[[ Records supplied, beginning ]]

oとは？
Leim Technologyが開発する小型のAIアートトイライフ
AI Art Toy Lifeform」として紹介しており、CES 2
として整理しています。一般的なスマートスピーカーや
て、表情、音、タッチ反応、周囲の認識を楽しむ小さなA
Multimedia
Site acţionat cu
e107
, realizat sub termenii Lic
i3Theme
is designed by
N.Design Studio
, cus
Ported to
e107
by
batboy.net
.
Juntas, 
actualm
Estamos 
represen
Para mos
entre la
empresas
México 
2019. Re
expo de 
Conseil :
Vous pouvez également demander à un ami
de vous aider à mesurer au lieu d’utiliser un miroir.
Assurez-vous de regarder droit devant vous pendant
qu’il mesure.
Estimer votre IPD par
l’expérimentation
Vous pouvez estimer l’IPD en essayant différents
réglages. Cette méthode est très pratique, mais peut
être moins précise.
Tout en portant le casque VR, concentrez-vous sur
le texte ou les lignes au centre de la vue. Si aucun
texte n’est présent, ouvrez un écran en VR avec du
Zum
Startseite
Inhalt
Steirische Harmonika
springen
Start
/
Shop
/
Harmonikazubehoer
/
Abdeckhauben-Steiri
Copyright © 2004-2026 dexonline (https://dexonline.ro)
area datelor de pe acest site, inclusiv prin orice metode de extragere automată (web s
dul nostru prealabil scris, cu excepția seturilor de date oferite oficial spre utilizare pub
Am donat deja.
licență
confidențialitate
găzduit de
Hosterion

[[ Records supplied, end ]]
[[ Records supplied, beginning ]]

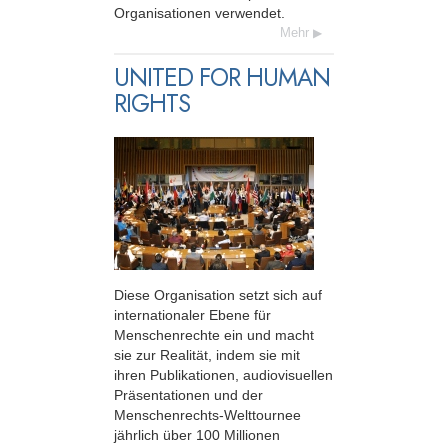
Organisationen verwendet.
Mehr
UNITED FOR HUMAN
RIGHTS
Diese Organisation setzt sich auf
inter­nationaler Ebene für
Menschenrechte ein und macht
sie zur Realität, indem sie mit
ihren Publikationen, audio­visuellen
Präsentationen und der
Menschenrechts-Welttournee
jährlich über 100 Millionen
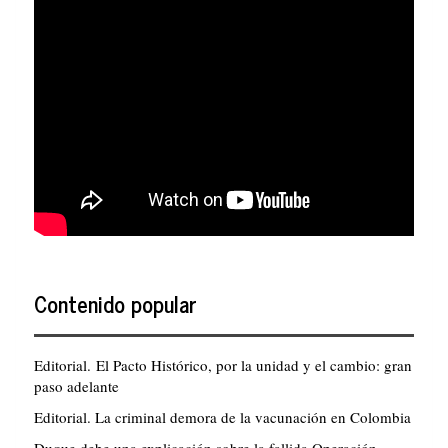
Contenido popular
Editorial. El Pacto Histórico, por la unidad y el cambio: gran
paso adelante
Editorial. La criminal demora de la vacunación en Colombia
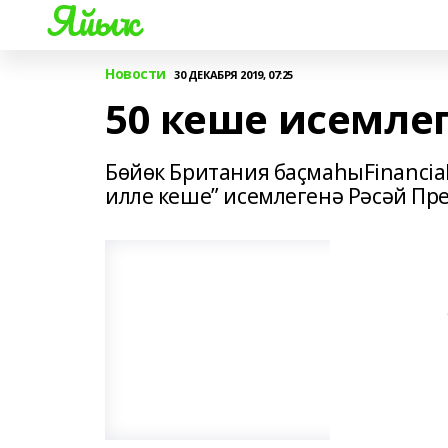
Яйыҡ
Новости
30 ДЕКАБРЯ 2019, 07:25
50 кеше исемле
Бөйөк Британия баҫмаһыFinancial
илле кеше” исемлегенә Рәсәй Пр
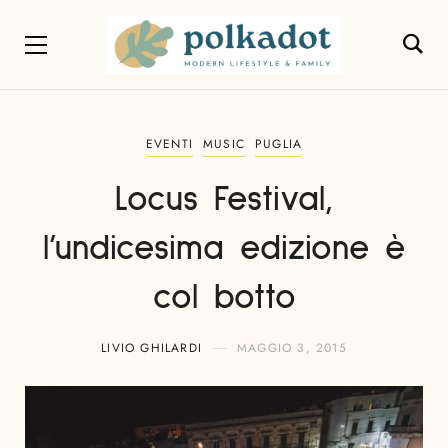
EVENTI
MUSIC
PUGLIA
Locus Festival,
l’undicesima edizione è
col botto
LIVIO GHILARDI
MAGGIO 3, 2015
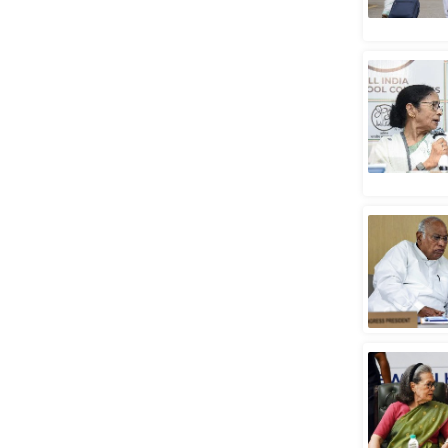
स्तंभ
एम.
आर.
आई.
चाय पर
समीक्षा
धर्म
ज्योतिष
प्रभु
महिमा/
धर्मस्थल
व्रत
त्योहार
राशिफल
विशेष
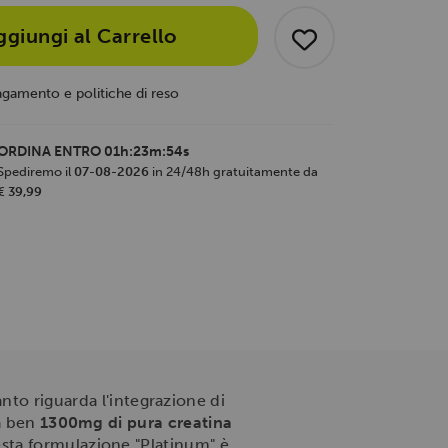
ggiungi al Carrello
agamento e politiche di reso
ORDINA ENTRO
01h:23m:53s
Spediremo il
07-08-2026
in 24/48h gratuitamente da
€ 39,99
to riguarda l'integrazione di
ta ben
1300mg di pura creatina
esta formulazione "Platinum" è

[[ Records supplied, end ]]
[[ Records supplied, beginning ]]

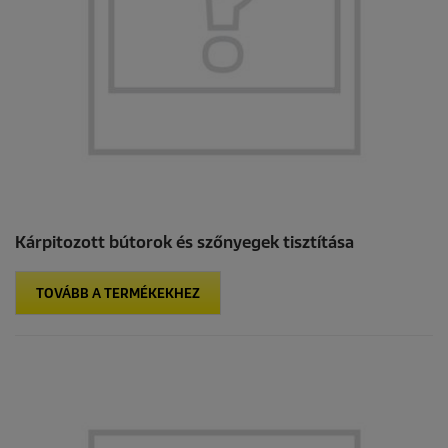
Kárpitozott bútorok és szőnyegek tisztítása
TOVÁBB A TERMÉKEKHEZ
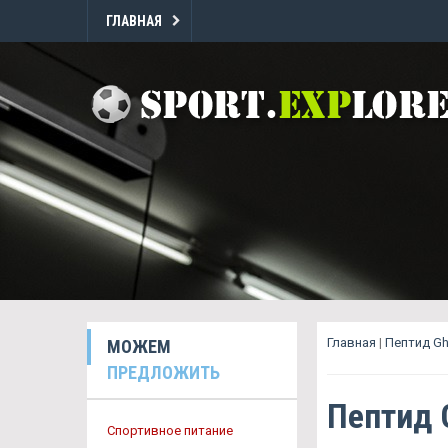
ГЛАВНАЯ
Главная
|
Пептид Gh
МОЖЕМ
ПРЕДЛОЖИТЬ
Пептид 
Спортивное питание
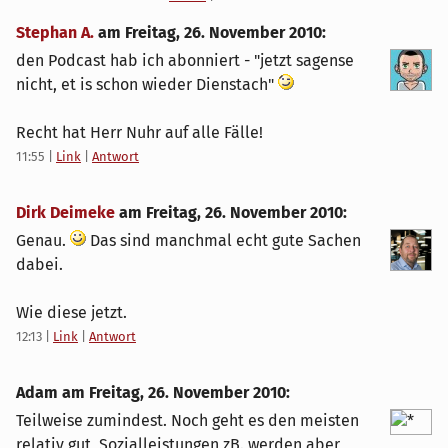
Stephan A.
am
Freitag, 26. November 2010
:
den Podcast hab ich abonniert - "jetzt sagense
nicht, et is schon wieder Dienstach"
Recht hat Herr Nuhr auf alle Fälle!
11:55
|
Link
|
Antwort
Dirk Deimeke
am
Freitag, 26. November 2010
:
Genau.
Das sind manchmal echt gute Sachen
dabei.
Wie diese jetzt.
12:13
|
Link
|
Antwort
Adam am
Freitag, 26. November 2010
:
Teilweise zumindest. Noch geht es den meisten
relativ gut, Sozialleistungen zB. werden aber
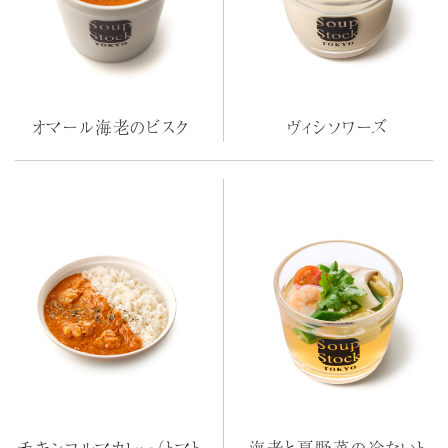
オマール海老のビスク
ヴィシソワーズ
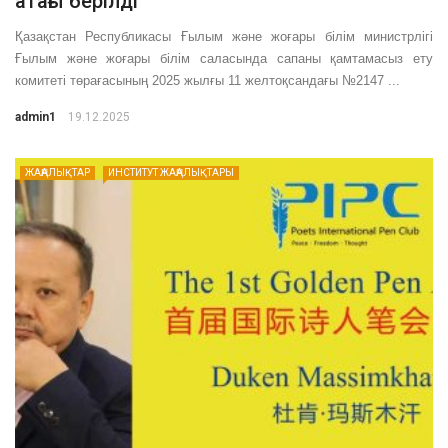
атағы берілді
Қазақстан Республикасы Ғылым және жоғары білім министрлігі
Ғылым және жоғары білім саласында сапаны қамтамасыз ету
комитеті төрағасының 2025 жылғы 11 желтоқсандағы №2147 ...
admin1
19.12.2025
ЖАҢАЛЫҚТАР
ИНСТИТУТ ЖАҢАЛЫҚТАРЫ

[[ Records supplied, end ]]

# Task requirements:
Using the data above, transcribe exactly the lines between those containing "Das sind manchmal echt gute Sachen" and "ИНСТИТУТ ЖАҢАЛЫҚТАРЫ", inclusive, and leave every picture behind.

# Solution for this exercise:
Das sind manchmal echt gute Sachen
dabei.
Wie diese jetzt.
12:13
|
Link
|
Antwort
Adam am
Freitag, 26. November 2010
:
Teilweise zumindest. Noch geht es den meisten
relativ gut, Sozialleistungen zB. werden aber
オマール海老のビスク
ヴィシソワーズ
атағы берілді
Қазақстан Республикасы Ғылым және жоғары білім министрлігі
Ғылым және жоғары білім саласында сапаны қамтамасыз ету
комитеті төрағасының 2025 жылғы 11 желтоқсандағы №2147 ...
admin1
19.12.2025
ЖАҢАЛЫҚТАР
ИНСТИТУТ ЖАҢАЛЫҚТАРЫ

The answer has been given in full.